-- What is expected --
Pictures are to be left out; everything else in the records must be repeated exactly.

####

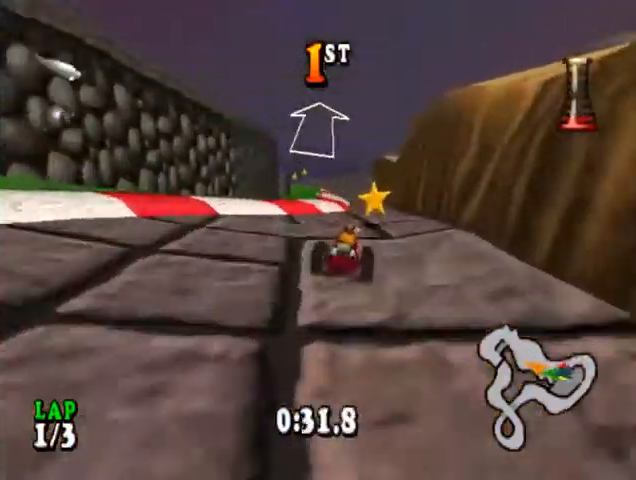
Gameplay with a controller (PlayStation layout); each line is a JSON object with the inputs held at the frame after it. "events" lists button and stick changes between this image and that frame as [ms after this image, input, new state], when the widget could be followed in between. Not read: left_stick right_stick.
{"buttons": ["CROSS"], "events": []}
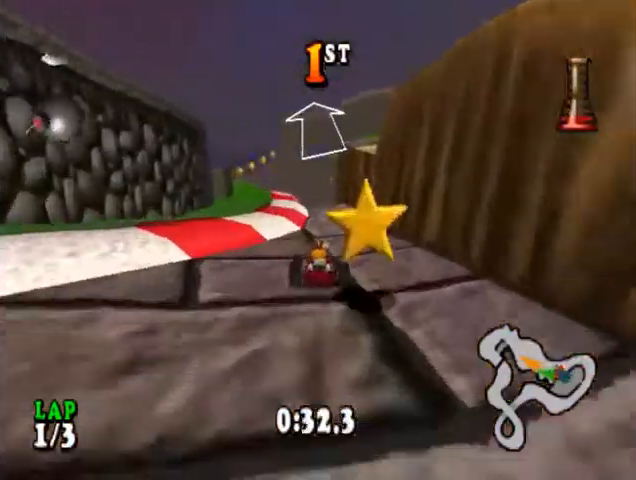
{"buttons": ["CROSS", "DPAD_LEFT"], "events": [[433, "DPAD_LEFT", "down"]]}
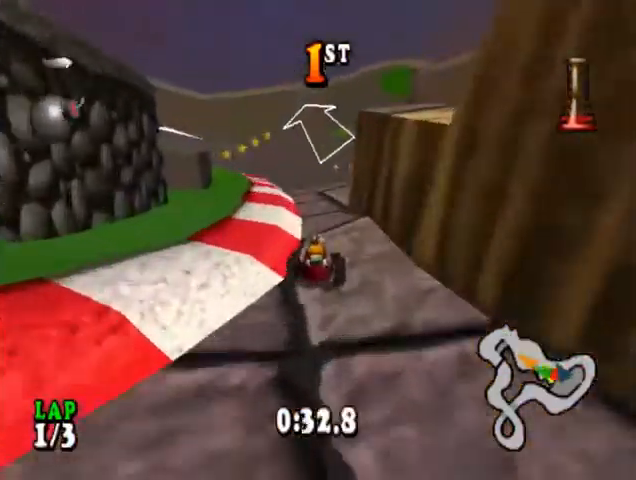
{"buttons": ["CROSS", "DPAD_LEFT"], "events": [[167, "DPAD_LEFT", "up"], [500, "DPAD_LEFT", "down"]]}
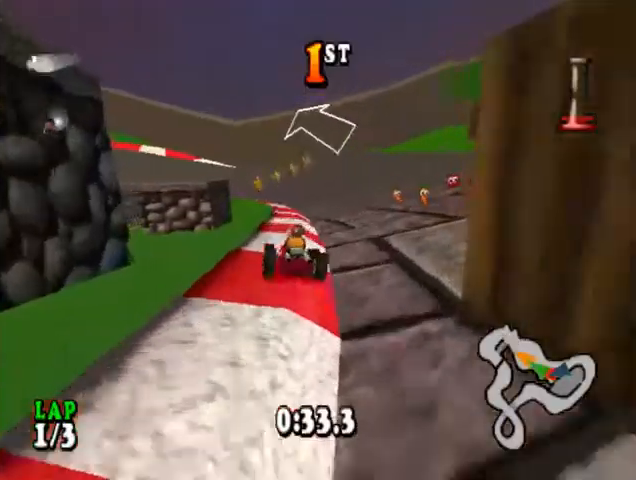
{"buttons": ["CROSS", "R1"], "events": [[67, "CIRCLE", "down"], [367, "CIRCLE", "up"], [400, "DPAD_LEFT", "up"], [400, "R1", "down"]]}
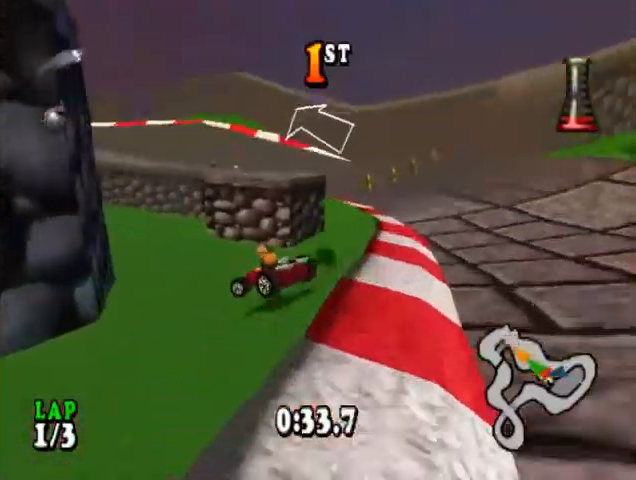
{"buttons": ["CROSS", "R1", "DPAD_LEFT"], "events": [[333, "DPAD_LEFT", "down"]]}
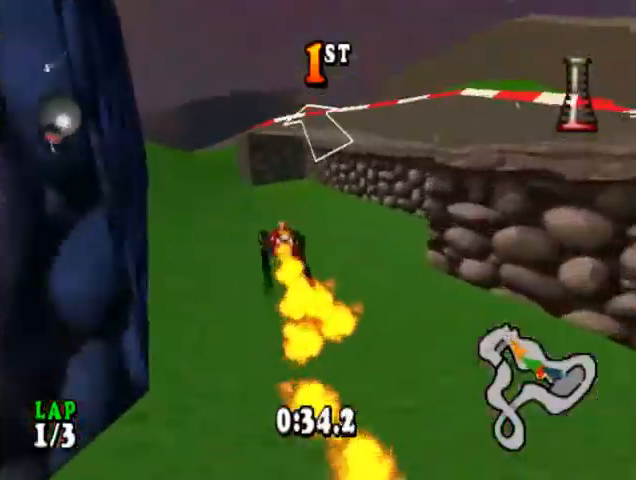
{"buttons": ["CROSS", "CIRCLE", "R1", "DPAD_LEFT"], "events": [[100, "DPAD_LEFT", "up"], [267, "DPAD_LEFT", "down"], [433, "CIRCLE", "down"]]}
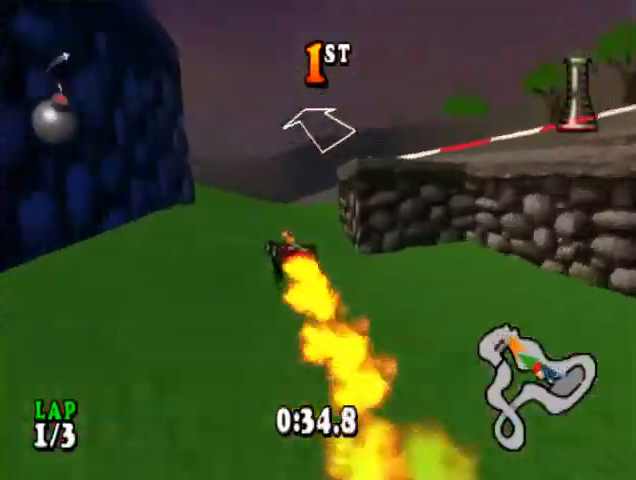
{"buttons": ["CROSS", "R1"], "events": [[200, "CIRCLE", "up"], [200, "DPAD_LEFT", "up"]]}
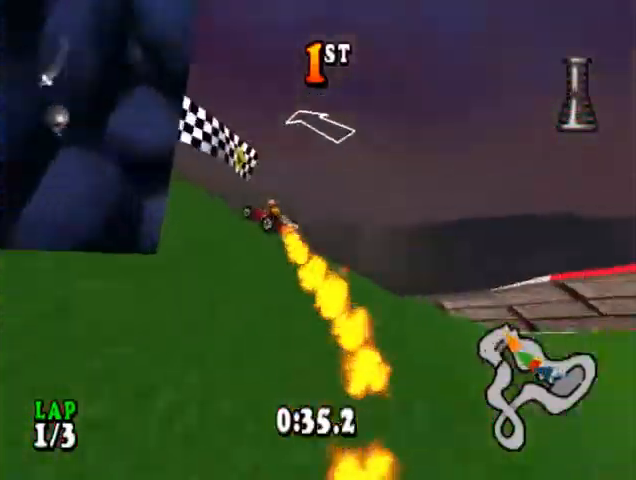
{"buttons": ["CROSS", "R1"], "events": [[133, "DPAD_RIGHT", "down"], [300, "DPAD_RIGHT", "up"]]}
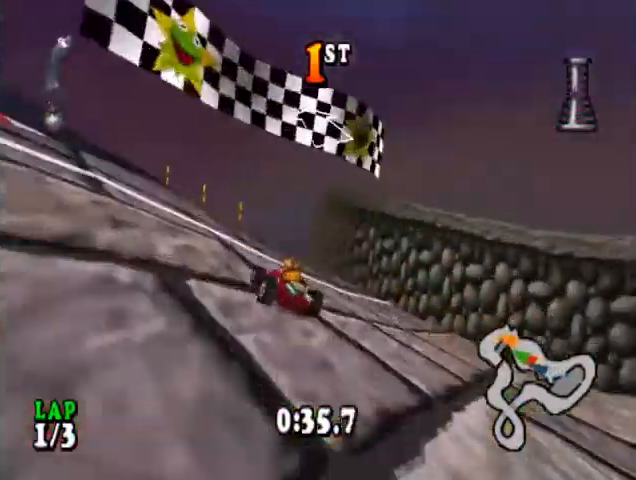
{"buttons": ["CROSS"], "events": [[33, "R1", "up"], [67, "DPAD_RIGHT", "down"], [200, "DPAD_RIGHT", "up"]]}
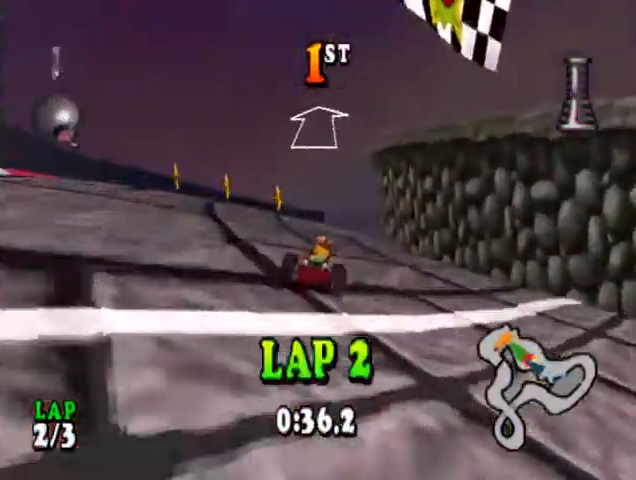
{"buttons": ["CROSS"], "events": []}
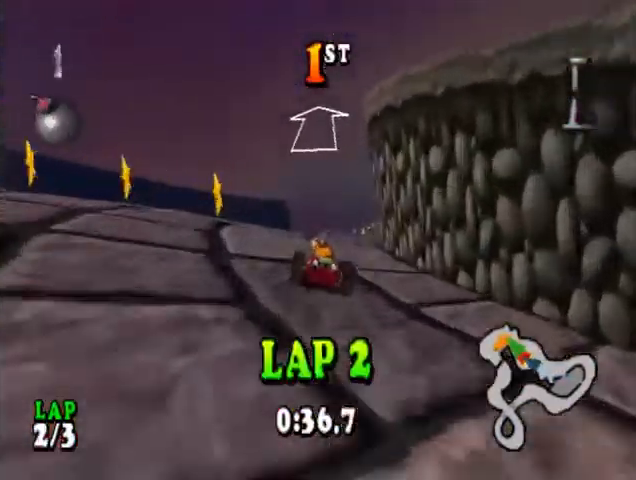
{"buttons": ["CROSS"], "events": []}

####

-- Your response --
Gameplay with a controller (PlayStation layout); each line is a JSON object with the inputs held at the frame after it. "events" lists button and stick changes between this image and that frame as [ms after this image, input, new state], when the widget could be followed in between. Not read: left_stick right_stick.
{"buttons": ["CROSS"], "events": []}
{"buttons": ["CROSS", "DPAD_LEFT"], "events": [[433, "DPAD_LEFT", "down"]]}
{"buttons": ["CROSS", "DPAD_LEFT"], "events": [[167, "DPAD_LEFT", "up"], [500, "DPAD_LEFT", "down"]]}
{"buttons": ["CROSS", "R1"], "events": [[67, "CIRCLE", "down"], [367, "CIRCLE", "up"], [400, "DPAD_LEFT", "up"], [400, "R1", "down"]]}
{"buttons": ["CROSS", "R1", "DPAD_LEFT"], "events": [[333, "DPAD_LEFT", "down"]]}
{"buttons": ["CROSS", "CIRCLE", "R1", "DPAD_LEFT"], "events": [[100, "DPAD_LEFT", "up"], [267, "DPAD_LEFT", "down"], [433, "CIRCLE", "down"]]}
{"buttons": ["CROSS", "R1"], "events": [[200, "CIRCLE", "up"], [200, "DPAD_LEFT", "up"]]}
{"buttons": ["CROSS", "R1"], "events": [[133, "DPAD_RIGHT", "down"], [300, "DPAD_RIGHT", "up"]]}
{"buttons": ["CROSS"], "events": [[33, "R1", "up"], [67, "DPAD_RIGHT", "down"], [200, "DPAD_RIGHT", "up"]]}
{"buttons": ["CROSS"], "events": []}
{"buttons": ["CROSS"], "events": []}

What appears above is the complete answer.